Auf diese lange Grenze verwies Baerbock in einer Antwort auf die Frage, warum Deutschland solche Schutzanlagen nicht habe. Deutschland sei "zum Glück in der Vergangenheit diesem Risiko, dass wir selber verwundbar sind, nicht in dem Maße ausgesetzt" gewesen wie andere Länder, sagte sie. Sie betonte aber auch, dass der russische Angriffskrieg gegen die Ukraine eine Zeitenwende bedeute. "Vorsorge ist gerade in diesen Zeiten der beste Schutz", sagte sie.
Der Grünen-Bundestagsabgeordnete Leon Eckert sagte: "Es existieren kaum mehr 600 Schutzräume in Deutschland." Ein flächendeckender Ausbau von Schutzräumen wäre extrem teuer - "Geld, das anderweitig für den Bevölkerungsschutz dringend gebraucht wird". An erster Stelle stehe dabei eine Warninfrastruktur, die jeden erreicht. Neben der Abwehrfähigkeit von IT-Attacken müsse der bauliche Schutz kritischer Infrastrukturen in den Vordergrund rücken.
In Deutschland war 2007 entschieden worden, die öffentlichen Schutzräume abzuwickeln. Dieser Prozess wurde im März 2022 - nach Beginn des Ukraine-Kriegs - zunächst gestoppt.

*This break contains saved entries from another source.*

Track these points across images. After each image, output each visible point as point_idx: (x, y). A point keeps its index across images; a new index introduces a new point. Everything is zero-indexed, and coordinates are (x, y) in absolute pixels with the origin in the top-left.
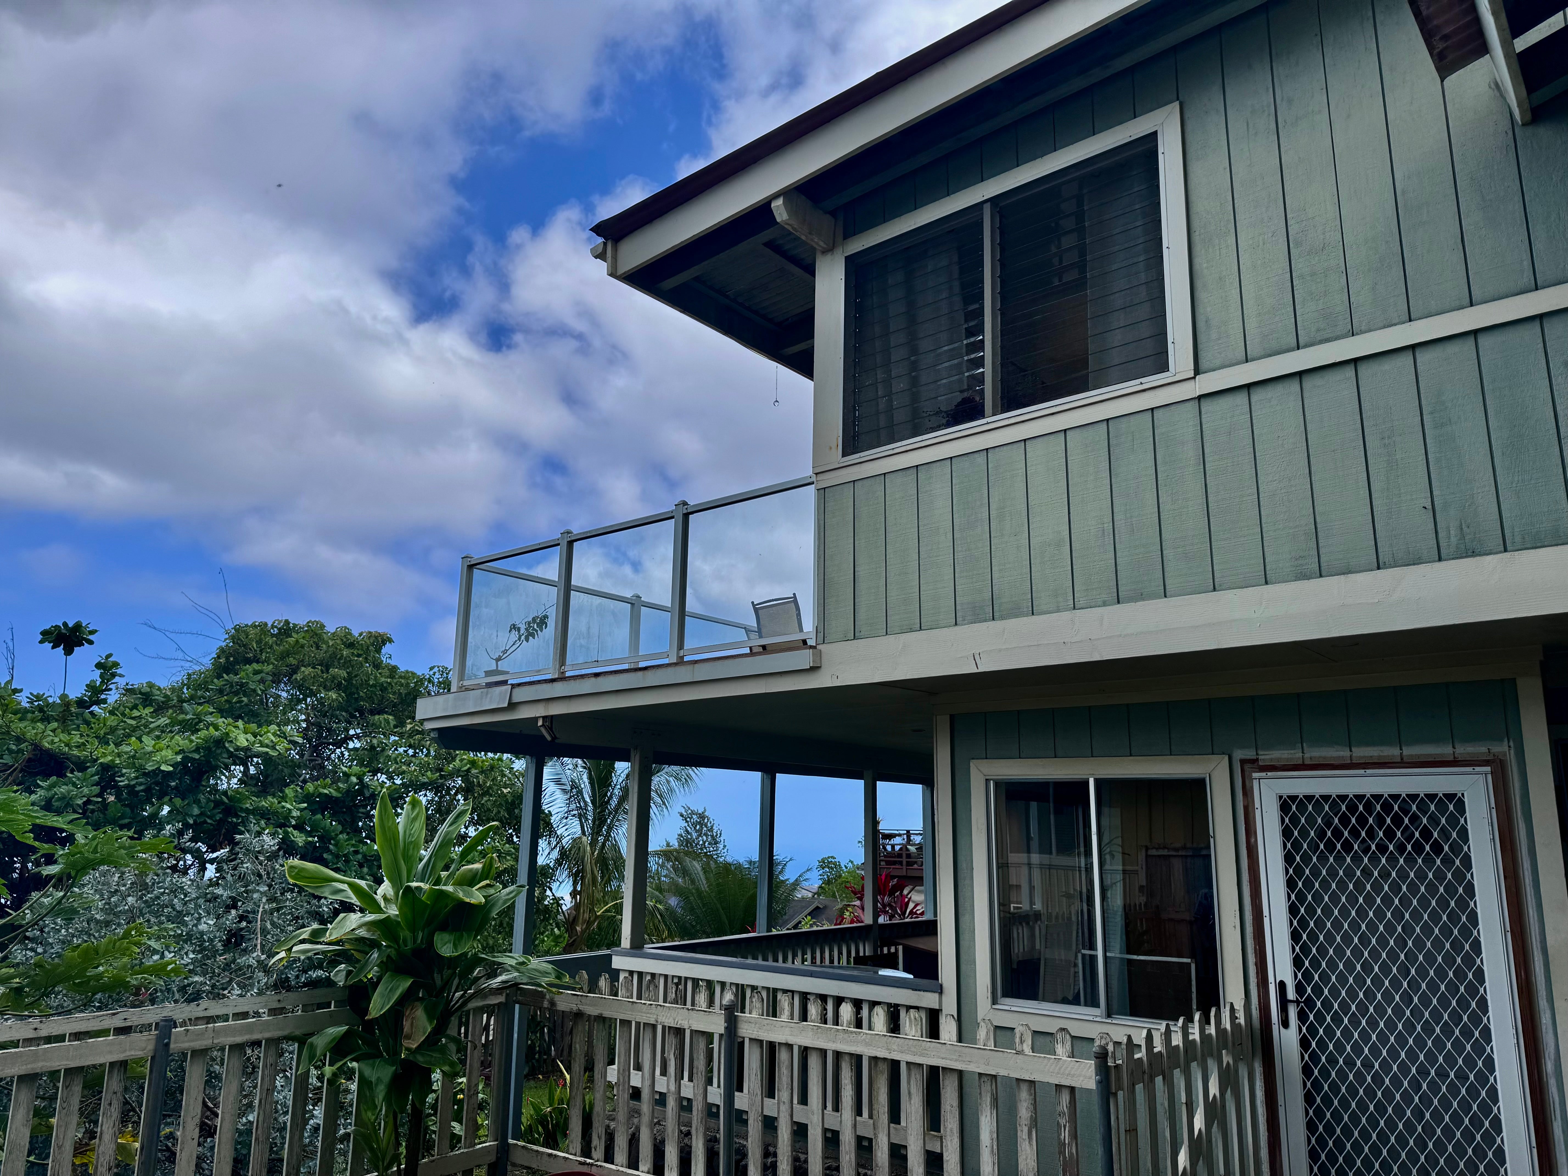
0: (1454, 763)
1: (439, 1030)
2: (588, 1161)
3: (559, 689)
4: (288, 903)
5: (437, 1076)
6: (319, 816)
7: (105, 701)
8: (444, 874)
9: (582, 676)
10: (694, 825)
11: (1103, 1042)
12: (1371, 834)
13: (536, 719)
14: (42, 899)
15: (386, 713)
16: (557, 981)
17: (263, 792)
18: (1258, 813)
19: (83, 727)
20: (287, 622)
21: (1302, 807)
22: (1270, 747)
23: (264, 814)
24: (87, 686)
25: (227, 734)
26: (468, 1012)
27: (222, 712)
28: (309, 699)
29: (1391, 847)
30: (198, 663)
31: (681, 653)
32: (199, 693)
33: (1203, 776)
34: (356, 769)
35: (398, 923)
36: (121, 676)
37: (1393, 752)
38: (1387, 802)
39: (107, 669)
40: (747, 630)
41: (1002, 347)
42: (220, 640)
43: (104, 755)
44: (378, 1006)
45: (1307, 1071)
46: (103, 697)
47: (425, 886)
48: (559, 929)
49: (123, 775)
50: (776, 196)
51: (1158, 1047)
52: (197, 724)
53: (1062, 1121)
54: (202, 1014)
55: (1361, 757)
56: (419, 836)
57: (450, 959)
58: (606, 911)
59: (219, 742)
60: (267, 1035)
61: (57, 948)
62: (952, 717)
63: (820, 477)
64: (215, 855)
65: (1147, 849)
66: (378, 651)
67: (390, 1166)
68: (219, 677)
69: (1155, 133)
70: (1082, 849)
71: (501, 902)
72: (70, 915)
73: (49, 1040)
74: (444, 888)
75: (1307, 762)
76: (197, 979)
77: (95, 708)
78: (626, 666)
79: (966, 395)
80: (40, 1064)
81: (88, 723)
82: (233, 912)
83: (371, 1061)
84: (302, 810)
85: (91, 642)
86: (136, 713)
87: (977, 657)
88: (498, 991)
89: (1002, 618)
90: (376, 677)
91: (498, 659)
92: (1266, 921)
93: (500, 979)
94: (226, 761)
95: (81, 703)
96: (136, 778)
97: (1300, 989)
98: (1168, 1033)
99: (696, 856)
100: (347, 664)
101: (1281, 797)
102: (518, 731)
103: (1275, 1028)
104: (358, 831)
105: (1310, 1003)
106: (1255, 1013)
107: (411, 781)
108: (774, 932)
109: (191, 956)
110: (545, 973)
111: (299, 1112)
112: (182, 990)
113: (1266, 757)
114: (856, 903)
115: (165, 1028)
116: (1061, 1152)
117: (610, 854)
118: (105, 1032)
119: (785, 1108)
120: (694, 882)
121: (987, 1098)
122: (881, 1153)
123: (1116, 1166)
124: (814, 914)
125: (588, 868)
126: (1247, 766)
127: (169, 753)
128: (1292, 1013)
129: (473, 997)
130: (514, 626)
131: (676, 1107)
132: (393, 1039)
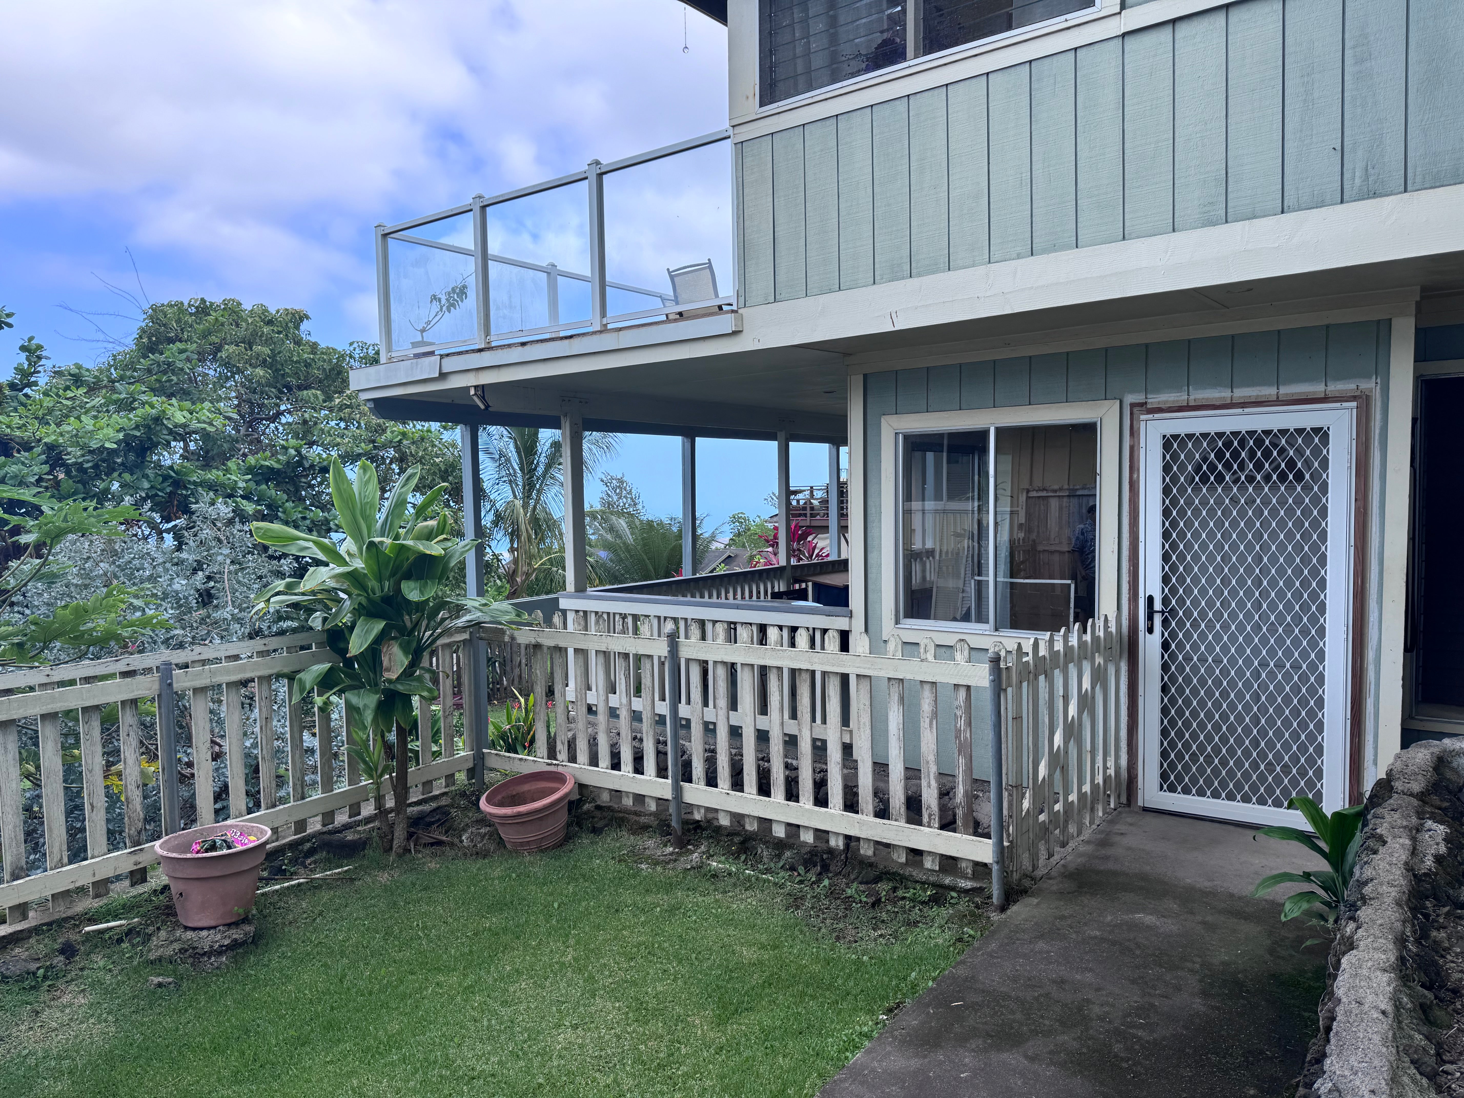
0: (1325, 399)
1: (414, 664)
2: (555, 762)
3: (487, 359)
4: (250, 564)
5: (416, 700)
6: (264, 487)
7: (36, 384)
8: (402, 531)
9: (509, 346)
10: (612, 488)
11: (997, 649)
12: (1242, 466)
13: (467, 388)
14: (22, 566)
15: (313, 388)
16: (518, 619)
17: (207, 466)
18: (1142, 452)
19: (21, 409)
20: (203, 301)
21: (1182, 444)
22: (1157, 391)
23: (212, 486)
24: (15, 369)
25: (164, 411)
26: (437, 647)
27: (154, 391)
28: (237, 376)
29: (1259, 478)
30: (120, 344)
31: (605, 321)
32: (128, 373)
33: (1094, 420)
34: (293, 442)
35: (365, 575)
36: (47, 358)
37: (1269, 391)
38: (1258, 438)
39: (32, 352)
40: (663, 300)
42: (139, 321)
43: (48, 435)
44: (357, 645)
45: (1165, 667)
46: (33, 379)
47: (388, 541)
48: (501, 580)
49: (68, 454)
51: (1043, 652)
52: (132, 403)
53: (959, 713)
54: (198, 658)
55: (1240, 397)
56: (373, 497)
57: (417, 604)
58: (542, 564)
59: (157, 420)
60: (261, 674)
61: (43, 609)
62: (865, 376)
63: (738, 130)
64: (170, 525)
65: (1028, 491)
66: (297, 327)
67: (381, 775)
68: (145, 357)
70: (976, 493)
71: (458, 554)
72: (51, 579)
73: (62, 684)
74: (404, 542)
75: (1192, 403)
76: (177, 632)
77: (27, 390)
78: (546, 336)
79: (885, 36)
80: (59, 705)
81: (24, 405)
82: (200, 573)
83: (356, 691)
84: (247, 481)
85: (10, 326)
86: (70, 394)
87: (894, 316)
88: (464, 629)
89: (919, 275)
90: (299, 353)
91: (423, 331)
92: (1141, 546)
93: (464, 619)
94: (167, 437)
95: (12, 385)
96: (83, 456)
97: (1165, 601)
98: (1051, 641)
99: (621, 514)
100: (268, 341)
101: (1164, 436)
102: (450, 401)
103: (1141, 635)
104: (302, 500)
105: (1173, 612)
106: (1125, 623)
107: (346, 452)
108: (698, 575)
109: (171, 612)
110: (507, 612)
111: (297, 736)
112: (166, 642)
113: (1155, 399)
114: (770, 549)
115: (166, 670)
116: (958, 737)
117: (542, 516)
118: (112, 676)
119: (722, 713)
120: (621, 537)
121: (895, 698)
122: (805, 747)
123: (1003, 746)
124: (729, 560)
125: (523, 527)
126: (1135, 410)
127: (110, 432)
128: (1158, 620)
129: (440, 635)
130: (434, 298)
131: (628, 718)
132: (375, 673)
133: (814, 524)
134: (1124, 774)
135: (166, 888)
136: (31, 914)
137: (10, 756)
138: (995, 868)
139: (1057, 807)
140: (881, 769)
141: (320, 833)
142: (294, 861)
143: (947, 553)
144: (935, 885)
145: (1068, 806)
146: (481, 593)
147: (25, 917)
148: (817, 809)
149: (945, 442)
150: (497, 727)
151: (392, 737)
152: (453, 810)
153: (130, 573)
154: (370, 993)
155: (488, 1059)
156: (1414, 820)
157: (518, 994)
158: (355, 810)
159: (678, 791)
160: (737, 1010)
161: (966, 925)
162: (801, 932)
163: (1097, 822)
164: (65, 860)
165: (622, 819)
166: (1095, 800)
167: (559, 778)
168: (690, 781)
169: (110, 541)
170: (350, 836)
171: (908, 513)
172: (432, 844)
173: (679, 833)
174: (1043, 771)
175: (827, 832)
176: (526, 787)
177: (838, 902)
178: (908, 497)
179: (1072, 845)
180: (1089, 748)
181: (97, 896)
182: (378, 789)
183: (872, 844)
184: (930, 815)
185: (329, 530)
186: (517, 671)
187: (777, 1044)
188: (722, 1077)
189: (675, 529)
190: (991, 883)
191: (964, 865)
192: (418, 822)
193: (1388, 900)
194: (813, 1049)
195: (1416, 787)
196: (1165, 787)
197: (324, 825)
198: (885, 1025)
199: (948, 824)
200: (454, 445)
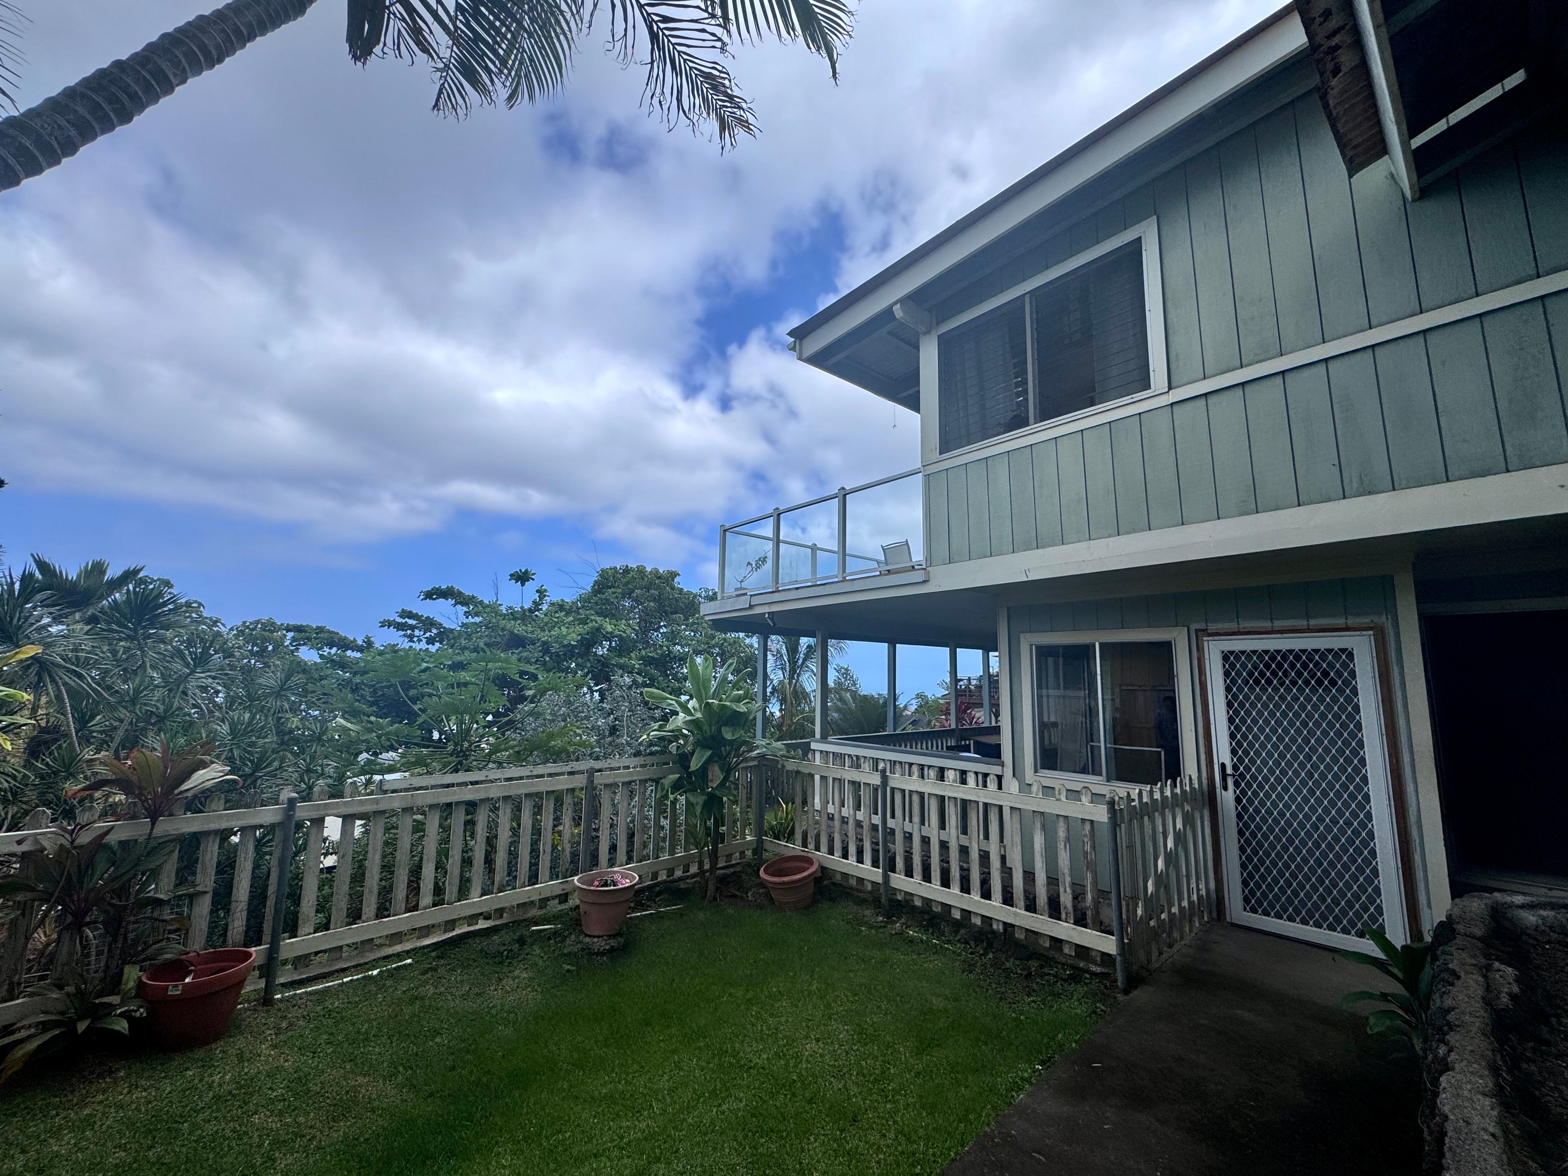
0: (1347, 629)
1: (726, 779)
2: (806, 850)
3: (776, 597)
4: (638, 712)
5: (725, 802)
6: (649, 668)
7: (541, 609)
8: (724, 696)
9: (789, 589)
10: (843, 674)
11: (1111, 795)
12: (1286, 674)
13: (764, 614)
15: (679, 613)
16: (788, 754)
17: (620, 656)
18: (1207, 662)
19: (533, 623)
20: (627, 566)
21: (1237, 658)
22: (1214, 622)
23: (622, 667)
24: (532, 602)
25: (602, 625)
26: (739, 769)
27: (598, 614)
28: (640, 607)
29: (1300, 682)
30: (584, 589)
31: (844, 575)
32: (586, 604)
33: (1170, 639)
34: (666, 643)
35: (702, 722)
36: (548, 596)
37: (1302, 623)
38: (1297, 654)
39: (541, 593)
40: (879, 562)
41: (1039, 382)
42: (595, 577)
43: (543, 637)
44: (695, 764)
45: (1239, 816)
46: (540, 607)
47: (716, 702)
48: (774, 729)
49: (553, 647)
50: (895, 303)
51: (1146, 800)
52: (586, 620)
53: (1086, 840)
54: (608, 766)
55: (1279, 627)
57: (730, 741)
58: (798, 720)
59: (598, 629)
60: (640, 778)
61: (531, 733)
62: (1008, 608)
63: (926, 468)
64: (598, 688)
65: (1121, 686)
66: (673, 580)
67: (703, 847)
68: (596, 596)
69: (1140, 238)
71: (753, 711)
72: (537, 716)
73: (537, 776)
74: (725, 703)
75: (1241, 630)
76: (597, 749)
77: (537, 613)
78: (810, 584)
79: (1015, 413)
80: (534, 789)
81: (534, 620)
82: (612, 716)
83: (692, 793)
84: (640, 665)
85: (533, 579)
86: (557, 615)
87: (1027, 572)
88: (755, 758)
89: (1043, 547)
90: (672, 594)
91: (741, 582)
92: (1212, 727)
93: (755, 752)
94: (602, 639)
95: (530, 610)
96: (559, 648)
97: (1235, 768)
98: (1151, 792)
99: (847, 690)
100: (658, 588)
101: (1223, 652)
102: (753, 621)
103: (1218, 791)
104: (668, 676)
105: (1242, 776)
106: (1205, 781)
108: (897, 732)
109: (595, 738)
110: (781, 750)
111: (657, 817)
112: (591, 755)
113: (1213, 627)
114: (943, 717)
115: (592, 772)
116: (1086, 857)
117: (799, 690)
118: (562, 774)
119: (916, 826)
120: (846, 704)
121: (1038, 825)
122: (974, 855)
123: (1121, 867)
124: (914, 723)
125: (788, 696)
126: (1200, 634)
127: (574, 635)
128: (1230, 782)
129: (742, 762)
130: (749, 563)
131: (854, 825)
132: (703, 782)
133: (972, 701)
134: (1213, 895)
135: (578, 907)
136: (505, 915)
137: (507, 818)
138: (1118, 959)
139: (1163, 916)
140: (1029, 876)
141: (665, 881)
142: (649, 898)
143: (1066, 725)
144: (1072, 967)
145: (1171, 916)
146: (764, 736)
147: (501, 917)
148: (983, 900)
149: (1061, 650)
150: (769, 823)
151: (711, 823)
152: (743, 875)
153: (575, 713)
154: (689, 995)
155: (760, 1055)
156: (1483, 961)
157: (781, 1009)
158: (686, 869)
159: (886, 878)
160: (929, 1045)
161: (1098, 1001)
162: (974, 991)
163: (1195, 931)
164: (527, 884)
165: (849, 894)
166: (1192, 916)
167: (809, 861)
168: (894, 871)
169: (568, 696)
170: (682, 885)
171: (1040, 697)
172: (730, 896)
173: (887, 907)
174: (1150, 888)
175: (991, 918)
176: (788, 865)
177: (1000, 971)
178: (1040, 687)
179: (1177, 947)
180: (1184, 873)
181: (540, 908)
182: (700, 856)
183: (1024, 931)
184: (1067, 914)
185: (681, 694)
186: (781, 787)
187: (959, 1076)
188: (921, 1097)
189: (881, 702)
190: (1116, 970)
191: (1094, 954)
192: (723, 881)
193: (1474, 1029)
194: (987, 1086)
195: (1478, 932)
196: (1248, 908)
197: (668, 876)
198: (1040, 1074)
199: (1080, 921)
200: (752, 646)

Der Präsident des Bundesamtes für Bevölkerungsschutz und Katastrophenhilfe (BBK), Ralph Tiesler, hatte im vergangenen Herbst in einem Interview gesagt, aktuell laufe eine Bestandsaufnahme der noch vorhandenen Bunker und Schutzkeller. 2023 solle dann geschaut werden, "welche davon sich theoretisch wieder reaktivieren lassen". Tiesler wies zugleich darauf hin, dass es auch früher "nie mehr Schutzräume als für drei Prozent der Bevölkerung" gegeben habe.
Das BBK teilte auf Anfrage mit: "Vor dem Hintergrund des Krieges in der Ukraine wurde die Entlassung öffentlicher Schutzräume aus der Zivilschutzbindung durch den Bund ruhend gestellt und entschieden, gemeinsam mit den Ländern zunächst eine Bestandsaufnahme aller noch dem Zivilschutz unterliegenden Schutzräume vorzunehmen."
Diese komplexe dreistufige Bestandsaufnahme sei mit umfassenden, zum Teil sehr zeitaufwendigen Prüfmaßnahmen verbunden. Dabei werde insbesondere der bauliche Zustand der Anlagen, die Funktionsfähigkeit von zivilschutztechnischen Einrichtungen - etwa Lüftungsanlagen oder Schutzraumtore - sowie die Möglichkeit der Reaktivierung der Anlagen überprüft. Mit einem Abschluss der Bestandsaufnahme sei nach derzeitigem Stand spätestens Ende März zu rechnen. "Im Anschluss wird eine Entscheidung zum weiteren Vorgehen getroffen", teilte ein Sprecher mit. Das Thema dürfte auch auf der nächsten Konferenz der Innenminister von Bund und Ländern zur Sprache kommen, die im Juni in Berlin stattfindet.